=== What to produce ===
Look through the lines below; wherever the word "Sverige" appears, copy that line.

=== Data extracts ===
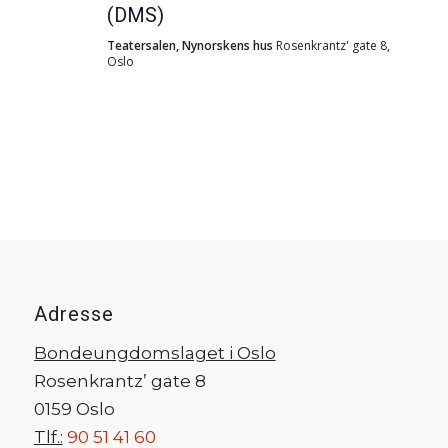
(DMS)
Teatersalen, Nynorskens hus
Rosenkrantz' gate 8,
Oslo
Adresse
Bondeungdomslaget i Oslo
Rosenkrantz’ gate 8
0159 Oslo
Tlf.:
90 51 41 60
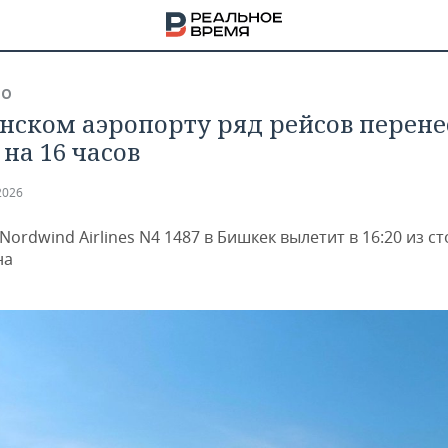
ВО
анском аэропорту ряд рейсов перен
 на 16 часов
2026
 Nordwind Airlines N4 1487 в Бишкек вылетит в 16:20 из с
на
НА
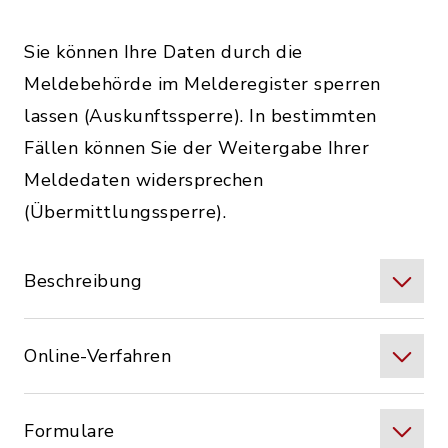
Sie können Ihre Daten durch die
Meldebehörde im Melderegister sperren
lassen (Auskunftssperre). In bestimmten
Fällen können Sie der Weitergabe Ihrer
Meldedaten widersprechen
(Übermittlungssperre).
Beschreibung
Online-Verfahren
Formulare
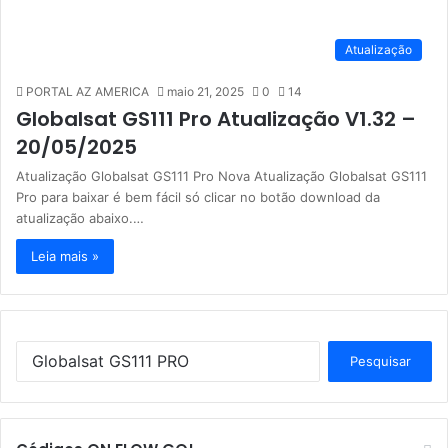
Atualização
PORTAL AZ AMERICA
maio 21, 2025
0
14
Globalsat GS111 Pro Atualização V1.32 –
20/05/2025
Atualização Globalsat GS111 Pro Nova Atualização Globalsat GS111
Pro para baixar é bem fácil só clicar no botão download da
atualização abaixo.…
Leia mais »
P
e
s
q
u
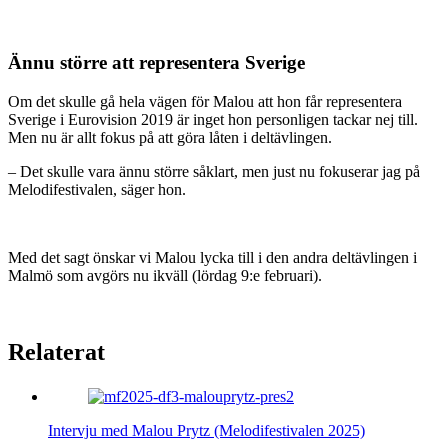
Ännu större att representera Sverige
Om det skulle gå hela vägen för Malou att hon får representera
Sverige i Eurovision 2019 är inget hon personligen tackar nej till.
Men nu är allt fokus på att göra låten i deltävlingen.
– Det skulle vara ännu större såklart, men just nu fokuserar jag på
Melodifestivalen, säger hon.
Med det sagt önskar vi Malou lycka till i den andra deltävlingen i
Malmö som avgörs nu ikväll (lördag 9:e februari).
Relaterat
Intervju med Malou Prytz (Melodifestivalen 2025)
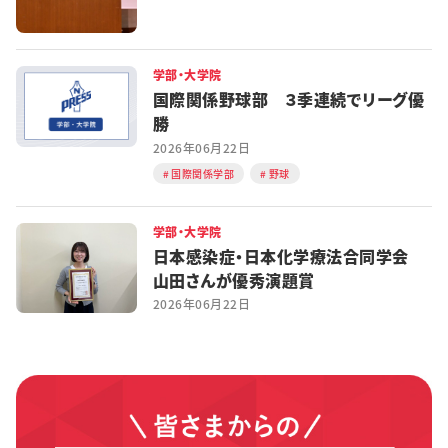
学部・大学院
国際関係野球部 ３季連続でリーグ優
勝
2026年06月22日
国際関係学部
野球
学部・大学院
日本感染症・日本化学療法合同学会
山田さんが優秀演題賞
2026年06月22日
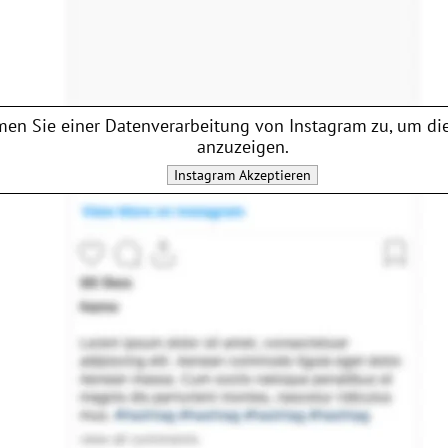
en Sie einer Datenverarbeitung von
Instagram
zu, um die
anzuzeigen.
Instagram
Akzeptieren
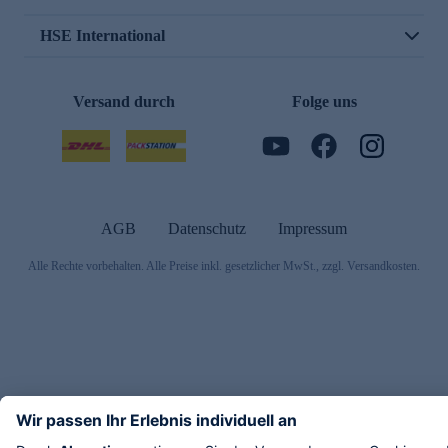
HSE International
Versand durch
Folge uns
AGB
Datenschutz
Impressum
Alle Rechte vorbehalten. Alle Preise inkl. gesetzlicher MwSt., zzgl. Versandkosten.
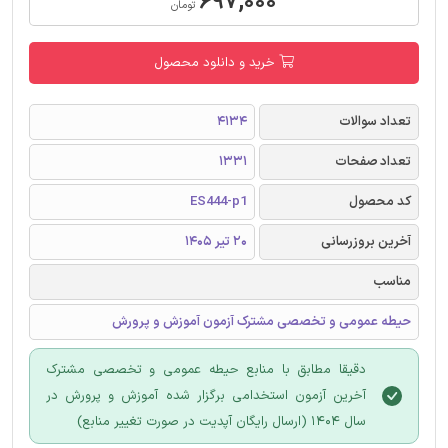
۶۹۷,۰۰۰
تومان
خرید و دانلود محصول
تعداد سوالات
4134
تعداد صفحات
1331
کد محصول
ES444-p1
آخرین بروزرسانی
20 تیر 1405
مناسب
حیطه عمومی و تخصصی مشترک آزمون آموزش و پرورش
دقیقا مطابق با منابع حیطه عمومی و تخصصی مشترک
آخرین آزمون استخدامی برگزار شده آموزش و پرورش در
سال 1404 (ارسال رایگان آپدیت در صورت تغییر منابع)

=== Output of the task ===
Ännu större att representera Sverige
Sverige i Eurovision 2019 är inget hon personligen tackar nej till.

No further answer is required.